(Problem description)
Please copy every line of the data in which the string "Mail" appears.

===== Records supplied =====

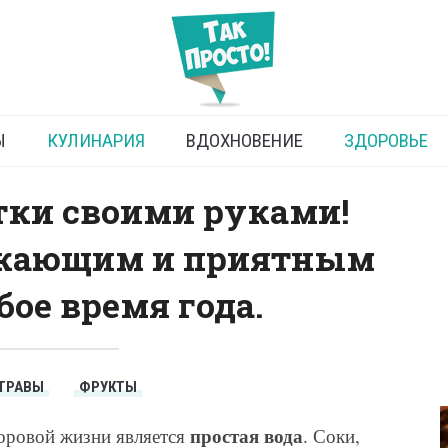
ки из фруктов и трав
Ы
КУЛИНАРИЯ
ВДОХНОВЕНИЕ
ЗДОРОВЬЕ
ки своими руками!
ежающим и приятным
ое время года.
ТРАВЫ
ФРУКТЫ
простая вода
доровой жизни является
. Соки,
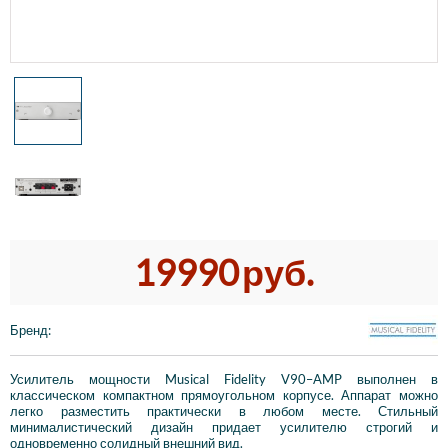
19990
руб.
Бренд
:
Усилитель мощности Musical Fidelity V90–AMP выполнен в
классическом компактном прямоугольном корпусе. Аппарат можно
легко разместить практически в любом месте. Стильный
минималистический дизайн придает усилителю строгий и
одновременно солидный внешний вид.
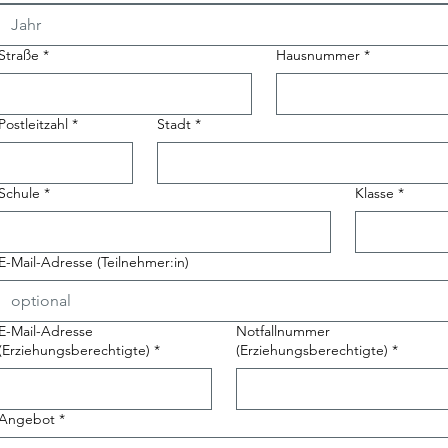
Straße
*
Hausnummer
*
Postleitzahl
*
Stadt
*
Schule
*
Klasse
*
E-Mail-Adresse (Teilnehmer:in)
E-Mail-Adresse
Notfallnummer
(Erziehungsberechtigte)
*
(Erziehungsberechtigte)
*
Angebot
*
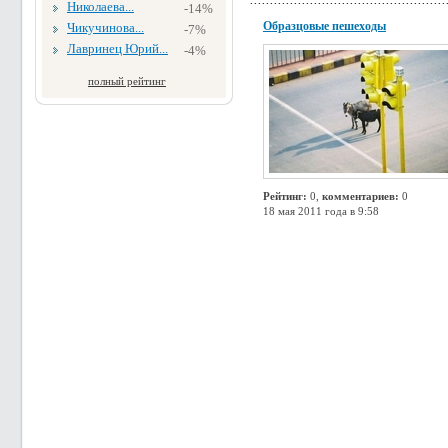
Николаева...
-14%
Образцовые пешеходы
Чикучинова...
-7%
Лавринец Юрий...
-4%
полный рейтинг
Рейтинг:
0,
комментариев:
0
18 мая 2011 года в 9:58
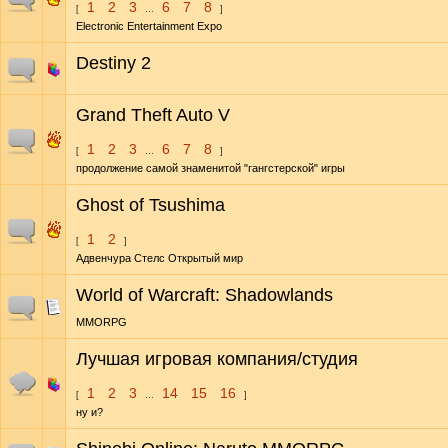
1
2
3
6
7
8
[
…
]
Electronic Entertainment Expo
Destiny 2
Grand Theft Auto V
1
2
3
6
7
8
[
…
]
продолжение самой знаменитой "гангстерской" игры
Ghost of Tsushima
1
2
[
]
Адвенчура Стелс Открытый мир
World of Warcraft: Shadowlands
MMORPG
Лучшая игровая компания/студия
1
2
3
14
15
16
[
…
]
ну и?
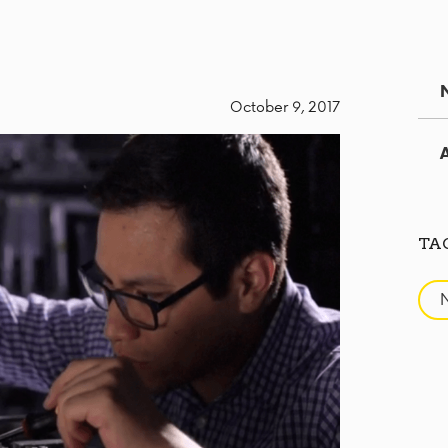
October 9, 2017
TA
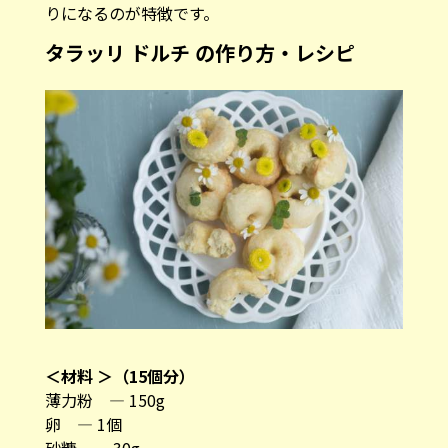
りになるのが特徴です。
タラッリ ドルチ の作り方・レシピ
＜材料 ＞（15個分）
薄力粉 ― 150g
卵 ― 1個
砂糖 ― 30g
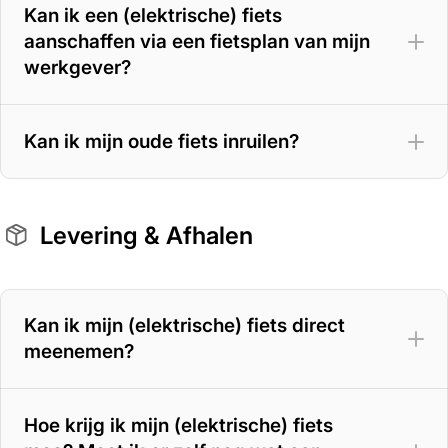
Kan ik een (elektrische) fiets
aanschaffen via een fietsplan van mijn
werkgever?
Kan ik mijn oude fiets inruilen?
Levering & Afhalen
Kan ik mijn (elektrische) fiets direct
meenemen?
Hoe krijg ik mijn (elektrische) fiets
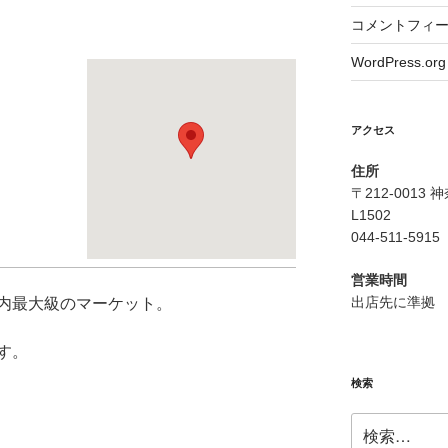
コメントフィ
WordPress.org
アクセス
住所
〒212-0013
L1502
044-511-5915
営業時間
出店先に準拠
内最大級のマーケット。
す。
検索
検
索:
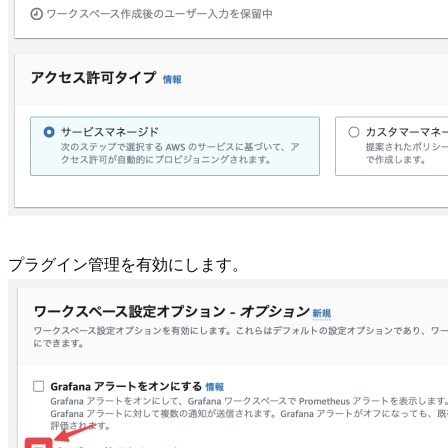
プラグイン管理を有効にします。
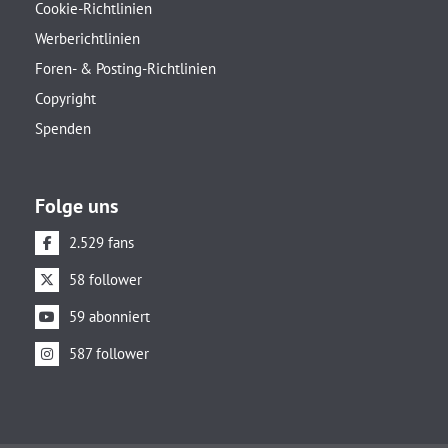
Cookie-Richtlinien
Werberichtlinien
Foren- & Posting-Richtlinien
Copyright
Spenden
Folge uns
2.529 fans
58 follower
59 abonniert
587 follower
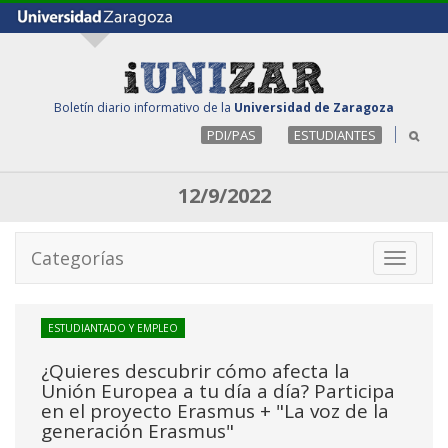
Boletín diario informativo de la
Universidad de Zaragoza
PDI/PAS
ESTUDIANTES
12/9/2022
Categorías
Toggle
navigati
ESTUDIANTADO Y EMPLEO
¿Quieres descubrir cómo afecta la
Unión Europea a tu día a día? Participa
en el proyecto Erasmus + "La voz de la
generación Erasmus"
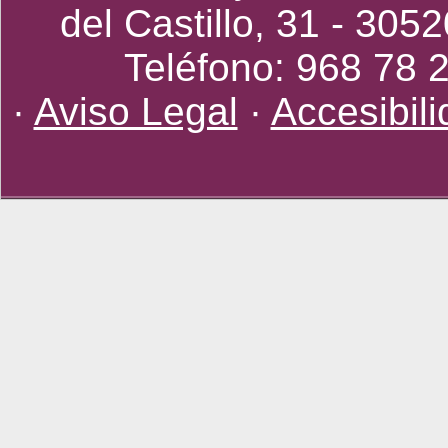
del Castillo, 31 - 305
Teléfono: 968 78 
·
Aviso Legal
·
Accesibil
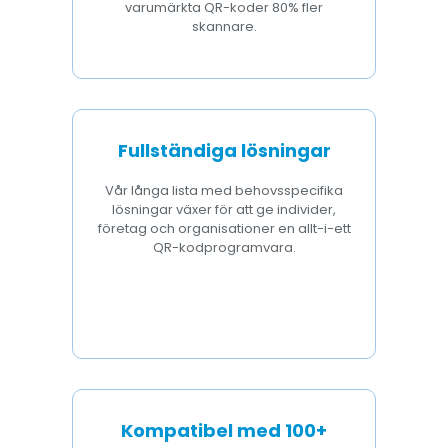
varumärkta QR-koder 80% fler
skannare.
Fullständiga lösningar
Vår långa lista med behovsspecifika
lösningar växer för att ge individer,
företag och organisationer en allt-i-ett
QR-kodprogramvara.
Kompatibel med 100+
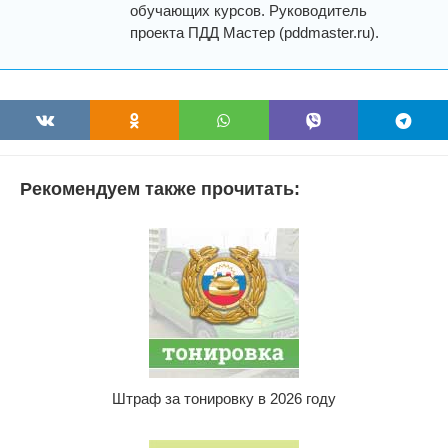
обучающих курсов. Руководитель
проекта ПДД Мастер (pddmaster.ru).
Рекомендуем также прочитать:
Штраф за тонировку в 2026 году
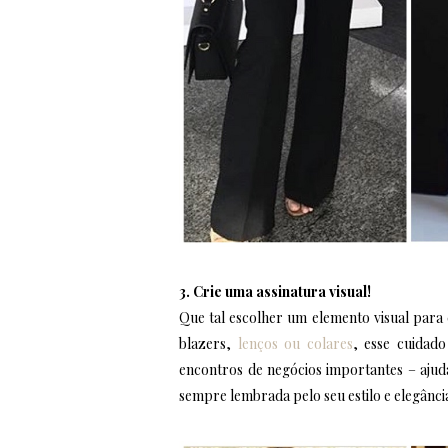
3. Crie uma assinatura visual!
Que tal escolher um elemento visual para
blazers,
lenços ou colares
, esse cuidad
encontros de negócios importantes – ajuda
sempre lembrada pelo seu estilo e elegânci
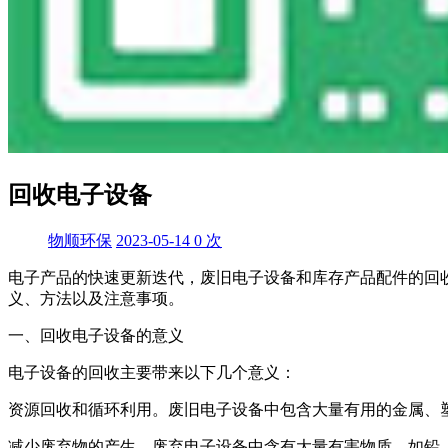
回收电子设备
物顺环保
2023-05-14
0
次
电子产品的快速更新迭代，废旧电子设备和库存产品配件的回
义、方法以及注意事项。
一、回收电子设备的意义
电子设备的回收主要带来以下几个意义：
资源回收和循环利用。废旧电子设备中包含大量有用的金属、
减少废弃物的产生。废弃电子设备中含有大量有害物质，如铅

=====

(Problem solution)
E-Mail-Adresse (Teilnehmer:in)
E-Mail-Adresse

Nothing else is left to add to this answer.